EXERCISE DETAILS ->
Could you return every line of the records below that contains the word "BookService"?

DATA EXCERPTS ->

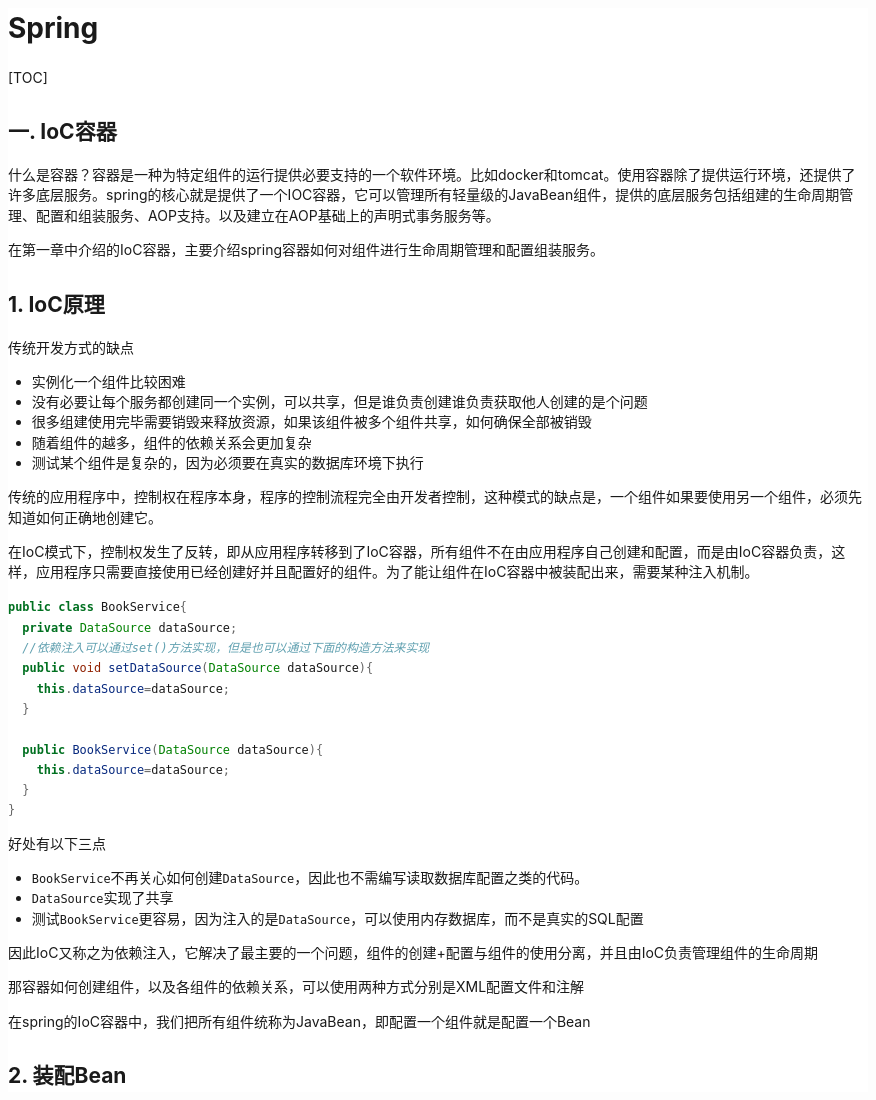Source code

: # Spring

[TOC]

## 一. IoC容器

什么是容器？容器是一种为特定组件的运行提供必要支持的一个软件环境。比如docker和tomcat。使用容器除了提供运行环境，还提供了许多底层服务。spring的核心就是提供了一个IOC容器，它可以管理所有轻量级的JavaBean组件，提供的底层服务包括组建的生命周期管理、配置和组装服务、AOP支持。以及建立在AOP基础上的声明式事务服务等。

在第一章中介绍的IoC容器，主要介绍spring容器如何对组件进行生命周期管理和配置组装服务。

## 1. IoC原理

传统开发方式的缺点

+ 实例化一个组件比较困难
+ 没有必要让每个服务都创建同一个实例，可以共享，但是谁负责创建谁负责获取他人创建的是个问题
+ 很多组建使用完毕需要销毁来释放资源，如果该组件被多个组件共享，如何确保全部被销毁
+ 随着组件的越多，组件的依赖关系会更加复杂
+ 测试某个组件是复杂的，因为必须要在真实的数据库环境下执行

传统的应用程序中，控制权在程序本身，程序的控制流程完全由开发者控制，这种模式的缺点是，一个组件如果要使用另一个组件，必须先知道如何正确地创建它。

在IoC模式下，控制权发生了反转，即从应用程序转移到了IoC容器，所有组件不在由应用程序自己创建和配置，而是由IoC容器负责，这样，应用程序只需要直接使用已经创建好并且配置好的组件。为了能让组件在IoC容器中被装配出来，需要某种注入机制。

```java
public class BookService{
  private DataSource dataSource;
  //依赖注入可以通过set()方法实现，但是也可以通过下面的构造方法来实现
  public void setDataSource(DataSource dataSource){
    this.dataSource=dataSource;
  }
  
  public BookService(DataSource dataSource){
    this.dataSource=dataSource;
  }
}
```

好处有以下三点

+ `BookService`不再关心如何创建`DataSource`，因此也不需编写读取数据库配置之类的代码。
+ `DataSource`实现了共享
+ 测试`BookService`更容易，因为注入的是`DataSource`，可以使用内存数据库，而不是真实的SQL配置

因此IoC又称之为依赖注入，它解决了最主要的一个问题，组件的创建+配置与组件的使用分离，并且由IoC负责管理组件的生命周期

那容器如何创建组件，以及各组件的依赖关系，可以使用两种方式分别是XML配置文件和注解

在spring的IoC容器中，我们把所有组件统称为JavaBean，即配置一个组件就是配置一个Bean

## 2. 装配Bean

TASK SOLUTION ->
public class BookService{
  public BookService(DataSource dataSource){
+ `BookService`不再关心如何创建`DataSource`，因此也不需编写读取数据库配置之类的代码。
+ 测试`BookService`更容易，因为注入的是`DataSource`，可以使用内存数据库，而不是真实的SQL配置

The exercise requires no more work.